Exercise 1 | In the bail reform op-ed, how much did Harvey Weinstein pay in bail so he could await trial at home?
Exercise 2 | Which amendments to the bail system does the bail reform op-ed propose? List every one.
Exercise 3 | Can you give the bail reform op-ed again from "We have an obligation" up to and including "awaiting their proceedings.", swapping "obligation" for "duty"?
Quoted passage: Begin
One of our Constitution’s bedrock principles is innocence until proven guilty. The reforms advanced in 2019 attempted to ensure those without money–who have been charged but not yet convicted of a crime–aren’t thrown in jail simply because they can’t afford to post bail.
Recall one of the most high-profile serial harassers: media mogul Harvey Weinstein. Facing countless charges of abuse and rape, Weinstein was able to await trial in the comfort of his own home by paying $2 million in bail. For just about anyone else, posting $2 million would have been financially impossible, leading them to await their trial in a jail cell. This is exactly the type of inequity bail reform attempts to course-correct by treating people equally pre-trial, regardless of their wealth.
It is critical, however, that we strike a better balance between pre-trial reforms and public safety than currently exists. While 80% of defendants (not yet found guilty) impacted by the 2019 bail reform law have not reoffended while awaiting trial and, instead, have been able to continue working and providing for their family, the remaining 20% have reoffended. We must do more to address that 20%; society cannot and should not tolerate revolving-door criminals who are shoplifting on a Monday, given a ticket, then right back to shoplifting on a Tuesday only to be given another flimsy piece of paper.
I was recently made aware of a Rockland County man who racked up 18 arrests in three years. Before bail reform took effect in 2020, this man would’ve been arrested for car-jacking and served time in pre-trial detention, keeping his community safe and mitigating repeat offenses. After the passage of bail reform, his petty crimes didn’t warrant bail-eligibility, or any judicial discretion to hold him. As a result, his criminal activity has intensified.
A local law enforcement official told me: “In all honesty, I believed [he] was going to be killed by a victim defending himself, or one of his encounters going awry. Had it not been for his domestic incidents that allowed a judge some discretion...[he] most definitely would be a statistic by now.”
We have an obligation to implement reasonable improvements to the bail system that strike a more rational balance between reform and protection. Thoughtful amendments such as making all repeat offenses bail-eligible, better cracking down on gun charges, and expanding mandatory treatment for New Yorkers suffering from mental illness would ensure the 20% who pose a risk pre-trial are addressed while preserving the Constitutional rights of the 80% of individuals who are peacefully awaiting their proceedings.
Addressing the shortcomings of bail reform will require an honest, good-faith dialogue, something that has been sorely lacking from the rhetoric of the past three years. At a time when our constituents are looking to us to keep their communities safe, New Yorkers not only deserve better, but need better.
Senator James Skoufis represents New York State Senate District 39, covering parts of Rockland, Orange, and Ulster counties.
Quoted passage: End
Given material: Begin
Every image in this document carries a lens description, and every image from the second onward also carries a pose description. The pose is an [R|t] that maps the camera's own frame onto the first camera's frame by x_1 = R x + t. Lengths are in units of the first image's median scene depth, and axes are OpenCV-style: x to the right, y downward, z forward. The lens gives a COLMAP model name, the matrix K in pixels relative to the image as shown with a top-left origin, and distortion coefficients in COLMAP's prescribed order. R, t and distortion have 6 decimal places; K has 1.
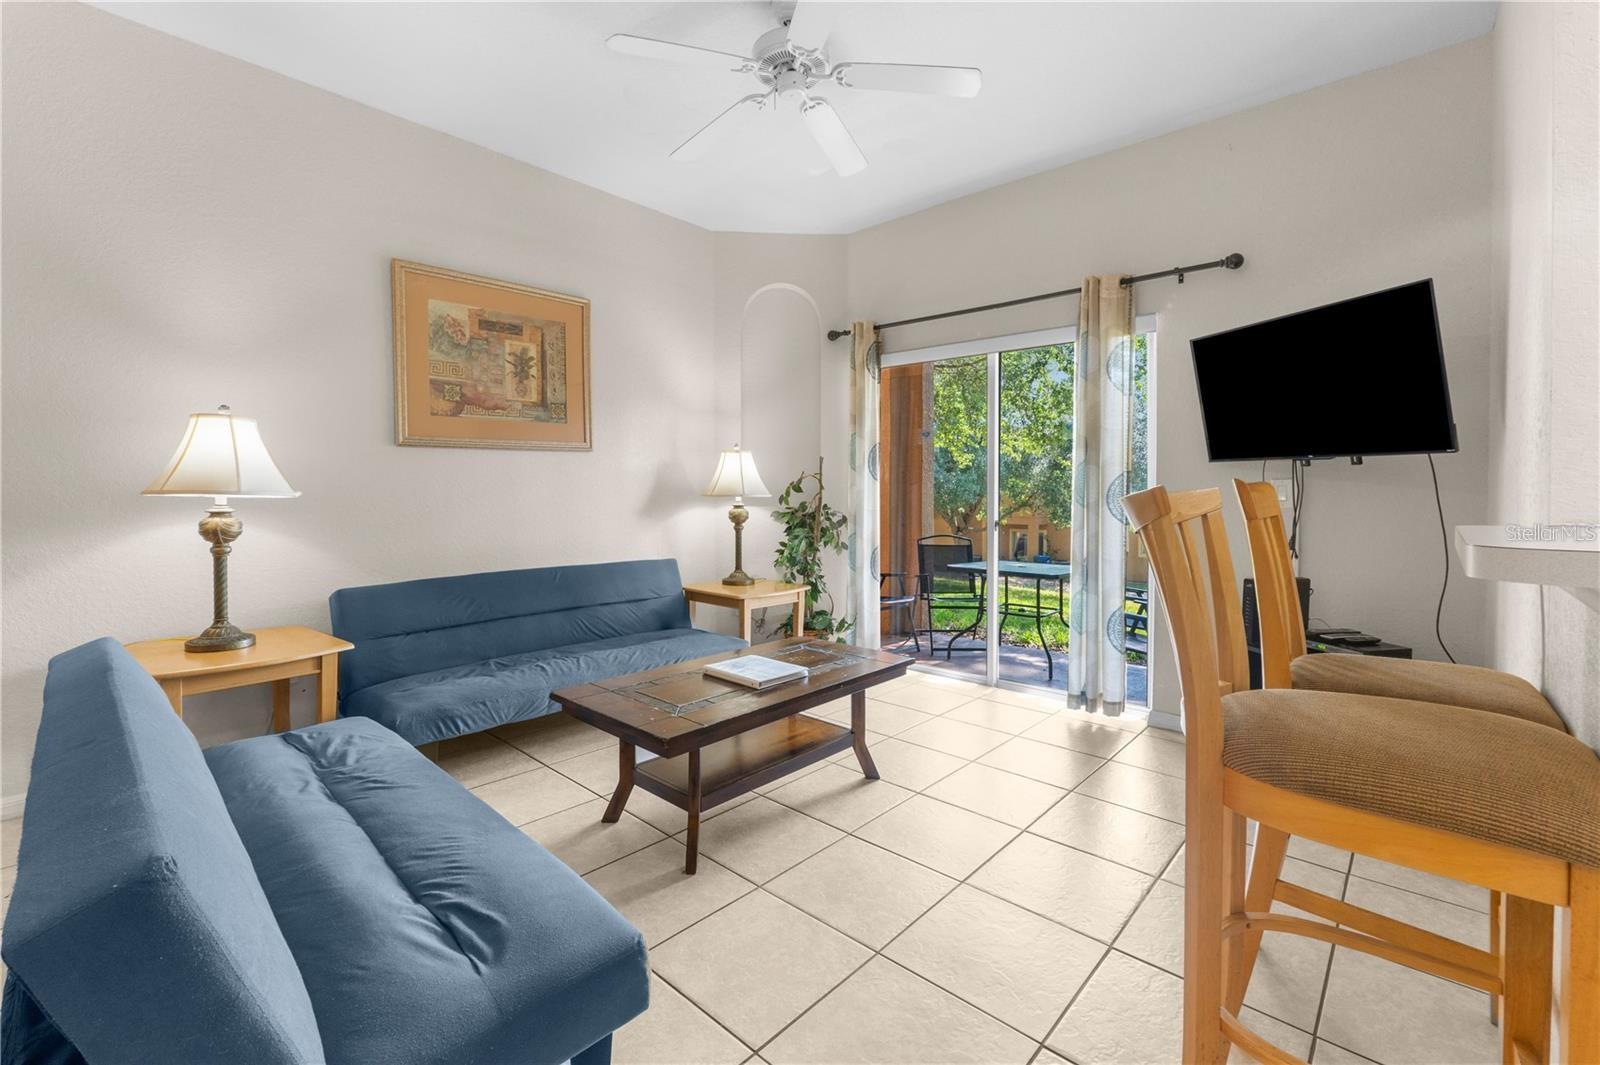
Given material: End
Response area 1 | $2 million.

Response area 2 |
- Making all repeat offenses bail-eligible
- Better cracking down on gun charges
- Expanding mandatory treatment for New Yorkers suffering from mental illness

Response area 3 |
We have an duty to implement reasonable improvements to the bail system that strike a more rational balance between reform and protection. Thoughtful amendments such as making all repeat offenses bail-eligible, better cracking down on gun charges, and expanding mandatory treatment for New Yorkers suffering from mental illness would ensure the 20% who pose a risk pre-trial are addressed while preserving the Constitutional rights of the 80% of individuals who are peacefully awaiting their proceedings.